Desde que Les Luthiers vinieron a España se constituyó aquí una especie de agrupación de locos que se parecían a los locos que se leían "Rayuela" como si la novela de Cortázar fuera un breviario para vivir. Nos aprendíamos las letras, nos bebíamos su música, éramos socios fijos de esa especie de sociedad secreta que poco a poco cautivó a más gente, hasta que fuimos una legión buscando entradas, discos, enlaces en Internet; hubo un día gozoso en que me fue dado a mi (y a otros, naturalmente) la posibilidad de conocerlos, entre bastidores.

Decía Enrique Urquijo en la canción que hizo a partir de una melodía en la que trabajaba Sabina, que es posible que los artistas se vuelvan vulgares "al bajar de cada escenario". Pues en el caso de Les Luthiers lo que se producía era una ascensión desde la sencillez y la gracia a la inteligencia de la sencillez; ni un gramo de grasa, ni un átomo de arrogancia. Cada uno de ellos era lo que era exactamente, ninguno pretendía ser arriba una cosa y otra en el camerino, entre los bastidores o en la calle.

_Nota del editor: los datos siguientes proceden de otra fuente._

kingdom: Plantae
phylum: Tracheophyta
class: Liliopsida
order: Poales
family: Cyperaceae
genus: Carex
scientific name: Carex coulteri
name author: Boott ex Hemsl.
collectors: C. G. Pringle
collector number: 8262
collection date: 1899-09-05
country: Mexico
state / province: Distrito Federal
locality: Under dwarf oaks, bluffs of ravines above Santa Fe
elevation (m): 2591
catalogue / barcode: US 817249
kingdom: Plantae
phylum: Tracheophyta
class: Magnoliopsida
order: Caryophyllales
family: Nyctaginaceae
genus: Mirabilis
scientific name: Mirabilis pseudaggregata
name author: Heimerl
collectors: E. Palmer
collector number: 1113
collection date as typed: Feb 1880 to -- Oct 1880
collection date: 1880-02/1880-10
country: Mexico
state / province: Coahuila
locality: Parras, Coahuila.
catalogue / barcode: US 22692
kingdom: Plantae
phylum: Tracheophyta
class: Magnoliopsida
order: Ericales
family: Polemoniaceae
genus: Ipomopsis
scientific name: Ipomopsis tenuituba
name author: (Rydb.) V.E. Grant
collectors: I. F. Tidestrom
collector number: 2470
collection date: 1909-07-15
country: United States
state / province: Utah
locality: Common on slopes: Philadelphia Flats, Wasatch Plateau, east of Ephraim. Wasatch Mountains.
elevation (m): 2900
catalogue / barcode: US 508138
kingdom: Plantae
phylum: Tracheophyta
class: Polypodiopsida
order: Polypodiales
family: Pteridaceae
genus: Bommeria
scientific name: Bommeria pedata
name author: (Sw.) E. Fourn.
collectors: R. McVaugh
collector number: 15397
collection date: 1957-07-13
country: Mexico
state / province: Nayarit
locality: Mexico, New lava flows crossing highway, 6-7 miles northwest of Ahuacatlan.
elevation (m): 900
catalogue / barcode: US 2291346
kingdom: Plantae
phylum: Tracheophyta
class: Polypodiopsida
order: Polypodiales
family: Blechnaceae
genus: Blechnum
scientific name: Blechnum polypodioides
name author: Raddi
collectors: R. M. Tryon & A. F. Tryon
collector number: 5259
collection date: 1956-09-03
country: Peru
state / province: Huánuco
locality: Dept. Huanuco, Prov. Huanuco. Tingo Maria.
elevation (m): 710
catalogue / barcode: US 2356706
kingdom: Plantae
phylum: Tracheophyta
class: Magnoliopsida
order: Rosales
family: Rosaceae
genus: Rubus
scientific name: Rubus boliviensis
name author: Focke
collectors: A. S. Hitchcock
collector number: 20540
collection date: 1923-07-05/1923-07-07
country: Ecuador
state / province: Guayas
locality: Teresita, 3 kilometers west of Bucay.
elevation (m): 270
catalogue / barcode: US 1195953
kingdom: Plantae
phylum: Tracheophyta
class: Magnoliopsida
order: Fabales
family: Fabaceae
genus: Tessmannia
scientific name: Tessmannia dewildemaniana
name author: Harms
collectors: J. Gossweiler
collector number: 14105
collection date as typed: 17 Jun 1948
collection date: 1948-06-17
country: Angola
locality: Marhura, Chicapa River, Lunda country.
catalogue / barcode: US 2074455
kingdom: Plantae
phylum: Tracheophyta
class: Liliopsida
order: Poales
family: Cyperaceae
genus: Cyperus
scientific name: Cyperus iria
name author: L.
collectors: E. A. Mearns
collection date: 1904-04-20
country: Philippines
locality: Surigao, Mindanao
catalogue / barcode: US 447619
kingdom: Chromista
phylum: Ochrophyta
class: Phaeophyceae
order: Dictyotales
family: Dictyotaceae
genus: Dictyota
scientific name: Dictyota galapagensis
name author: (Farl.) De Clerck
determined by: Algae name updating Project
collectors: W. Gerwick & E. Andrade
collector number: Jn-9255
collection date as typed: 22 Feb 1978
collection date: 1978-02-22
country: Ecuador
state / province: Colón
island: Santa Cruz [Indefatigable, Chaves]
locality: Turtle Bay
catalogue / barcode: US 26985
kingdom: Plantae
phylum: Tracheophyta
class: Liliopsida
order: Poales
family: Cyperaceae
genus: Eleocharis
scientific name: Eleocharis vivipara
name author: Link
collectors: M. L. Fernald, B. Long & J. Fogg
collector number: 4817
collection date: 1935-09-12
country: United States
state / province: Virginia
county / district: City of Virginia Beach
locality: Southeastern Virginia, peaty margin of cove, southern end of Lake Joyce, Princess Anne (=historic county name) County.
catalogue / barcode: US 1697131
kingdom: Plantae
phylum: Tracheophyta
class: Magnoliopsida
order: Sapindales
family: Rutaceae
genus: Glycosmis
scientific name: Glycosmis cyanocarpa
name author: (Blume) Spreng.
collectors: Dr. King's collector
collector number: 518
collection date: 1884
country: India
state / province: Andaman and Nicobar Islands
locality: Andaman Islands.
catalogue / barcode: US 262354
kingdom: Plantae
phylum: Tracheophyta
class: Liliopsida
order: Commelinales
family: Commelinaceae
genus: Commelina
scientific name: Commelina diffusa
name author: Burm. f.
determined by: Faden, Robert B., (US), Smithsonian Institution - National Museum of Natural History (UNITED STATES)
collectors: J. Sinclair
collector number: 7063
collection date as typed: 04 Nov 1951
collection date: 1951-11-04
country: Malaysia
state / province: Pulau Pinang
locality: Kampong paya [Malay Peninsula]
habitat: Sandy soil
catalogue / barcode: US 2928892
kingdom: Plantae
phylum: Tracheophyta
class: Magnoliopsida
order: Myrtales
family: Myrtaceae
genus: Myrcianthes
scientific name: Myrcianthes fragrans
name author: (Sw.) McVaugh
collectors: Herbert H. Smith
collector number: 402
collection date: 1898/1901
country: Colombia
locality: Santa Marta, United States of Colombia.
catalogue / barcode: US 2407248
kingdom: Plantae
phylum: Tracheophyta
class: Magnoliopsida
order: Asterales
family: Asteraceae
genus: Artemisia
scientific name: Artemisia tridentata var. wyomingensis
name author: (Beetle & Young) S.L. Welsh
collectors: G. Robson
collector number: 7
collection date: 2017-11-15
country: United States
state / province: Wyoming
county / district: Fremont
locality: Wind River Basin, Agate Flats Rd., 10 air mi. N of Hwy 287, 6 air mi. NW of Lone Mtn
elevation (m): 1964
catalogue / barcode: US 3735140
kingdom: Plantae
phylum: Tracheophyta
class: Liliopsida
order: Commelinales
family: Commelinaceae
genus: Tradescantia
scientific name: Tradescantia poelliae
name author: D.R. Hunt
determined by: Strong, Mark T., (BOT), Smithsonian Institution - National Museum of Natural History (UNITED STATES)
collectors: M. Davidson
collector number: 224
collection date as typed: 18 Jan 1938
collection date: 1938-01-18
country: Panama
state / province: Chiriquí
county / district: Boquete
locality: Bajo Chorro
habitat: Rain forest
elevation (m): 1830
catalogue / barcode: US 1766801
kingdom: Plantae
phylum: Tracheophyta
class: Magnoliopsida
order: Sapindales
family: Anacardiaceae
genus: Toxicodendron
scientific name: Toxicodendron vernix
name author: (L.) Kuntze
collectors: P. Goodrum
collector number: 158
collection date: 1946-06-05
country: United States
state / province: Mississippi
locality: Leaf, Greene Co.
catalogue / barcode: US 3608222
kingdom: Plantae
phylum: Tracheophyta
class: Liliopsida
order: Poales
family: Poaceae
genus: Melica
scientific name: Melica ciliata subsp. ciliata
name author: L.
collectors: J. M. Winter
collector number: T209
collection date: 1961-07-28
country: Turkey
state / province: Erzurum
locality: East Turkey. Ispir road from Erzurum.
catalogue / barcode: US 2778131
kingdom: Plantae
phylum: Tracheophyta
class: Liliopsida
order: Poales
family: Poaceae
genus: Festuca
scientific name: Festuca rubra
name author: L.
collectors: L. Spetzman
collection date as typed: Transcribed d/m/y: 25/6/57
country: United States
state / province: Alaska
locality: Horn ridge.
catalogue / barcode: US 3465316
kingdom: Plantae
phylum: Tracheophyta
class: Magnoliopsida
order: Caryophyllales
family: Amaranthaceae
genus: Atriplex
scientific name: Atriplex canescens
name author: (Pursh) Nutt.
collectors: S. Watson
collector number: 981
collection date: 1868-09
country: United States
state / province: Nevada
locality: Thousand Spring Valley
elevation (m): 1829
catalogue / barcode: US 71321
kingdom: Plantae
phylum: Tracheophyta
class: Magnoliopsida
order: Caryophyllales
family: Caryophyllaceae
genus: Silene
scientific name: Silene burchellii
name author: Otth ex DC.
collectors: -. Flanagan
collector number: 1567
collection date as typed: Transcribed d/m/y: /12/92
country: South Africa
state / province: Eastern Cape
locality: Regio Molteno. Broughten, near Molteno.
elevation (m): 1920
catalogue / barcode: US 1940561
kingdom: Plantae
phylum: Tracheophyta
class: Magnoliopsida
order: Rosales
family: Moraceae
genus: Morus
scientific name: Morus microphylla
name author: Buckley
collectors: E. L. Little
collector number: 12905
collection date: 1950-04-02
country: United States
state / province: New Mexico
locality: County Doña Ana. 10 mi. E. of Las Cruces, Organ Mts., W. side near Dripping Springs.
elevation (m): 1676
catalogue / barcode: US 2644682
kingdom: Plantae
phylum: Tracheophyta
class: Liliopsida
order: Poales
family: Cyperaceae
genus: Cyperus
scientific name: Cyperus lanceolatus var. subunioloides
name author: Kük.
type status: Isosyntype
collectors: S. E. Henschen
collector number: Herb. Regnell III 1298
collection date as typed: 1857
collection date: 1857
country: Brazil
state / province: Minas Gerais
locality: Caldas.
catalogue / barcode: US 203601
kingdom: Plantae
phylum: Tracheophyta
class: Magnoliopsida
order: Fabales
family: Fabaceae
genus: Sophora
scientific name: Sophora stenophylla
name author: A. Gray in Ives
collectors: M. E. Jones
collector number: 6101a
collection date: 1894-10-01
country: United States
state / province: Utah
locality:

Algún tiempo después del primer conocimiento general conocí más de cerca a Daniel; fue en Buenos Aires; de pronto, aunque estábamos en La Recoleta, a la vez estábamos en todas partes. Inteligente, sutil y aguerrido como un guerrillero del fútbol y del humor, y de la literatura, prolongó en su manera de ser y de estar al luthier que había visto en el escenario. Sin grasa, con gracia, sin impostación alguna, haciendo en todo momento uso de la inteligencia de reír una de las bellas artes; acompañaba sus juicios sobre lo que ocurría con la duda razonable de los filósofos, y seguía hablando como allá arriba, porque allá arriba tampoco era un ser impostado que enseñara lo que tuviera que decir para decirlo con la voz engolada. Aquella noche de La Recoleta le pedí que me dijera algo de su amigo Jorge Lanata, a quien yo iba a entrevistar al día siguiente. Me dijo: "Ese hombre tiene dos huevos como dos sandías".

Como aquel sketch de Los Beatles en "Qué noche la de aquel día", en el escenario y en el bar Rabinovitch tiraba de la cadena del baño virtual que introducía en la conversación para hacer desaparecer de la vista la solemnidad que tantas veces interrumpe la carrera de los humoristas y de cualquiera. En aquellas ocasiones en que ya lo vi de cerca y hablé con él, y disfruté de su amistad (la palabra que más se dice de él en estas horas de luto), siempre creí estar hablando con un personaje que saliera del mundo cortazariano, y más precisamente de "Rayuela"; los que tuvimos ese libro como un breviario de la vida siempre buscamos en los argentinos que íbamos conociendo una prolongación de aquellos cronopios y de aquellas famas que poblaban el mundo que lloraba a Rocamadour.

Y cuando conocí a Rabinovitch venía directamente de esa novela de nuestros sueños. La última vez que lo vi fue precisamente en el Café Gijón; él llegó con la puntualidad que llevaba por dentro como una norma de su cortesía, y hablamos y hablamos como si tuviéramos un millón de conversaciones pendientes..., acaso desde que nos encontramos en la atmósfera de tabaco y palabras de "Rayuela".

Uf, y se ha muerto Daniel. Me avisó nuestro amigo común Álex Grijelmo, que en seguida escribió la palabra amistad para definirlo; y me escribió su amigo el músico argentino Alejo Stivel, con cuyos padres se hizo: "Lo vamos a echar de menos".

Yo corroboré con otro mensaje a su luminoso cabreo: "Lo mismo digo yo". Lo siento, amigos, pero con él nos entraremos siempre que soñemos que estamos oyendo a Les Luthiers y releyendo "Rayuela".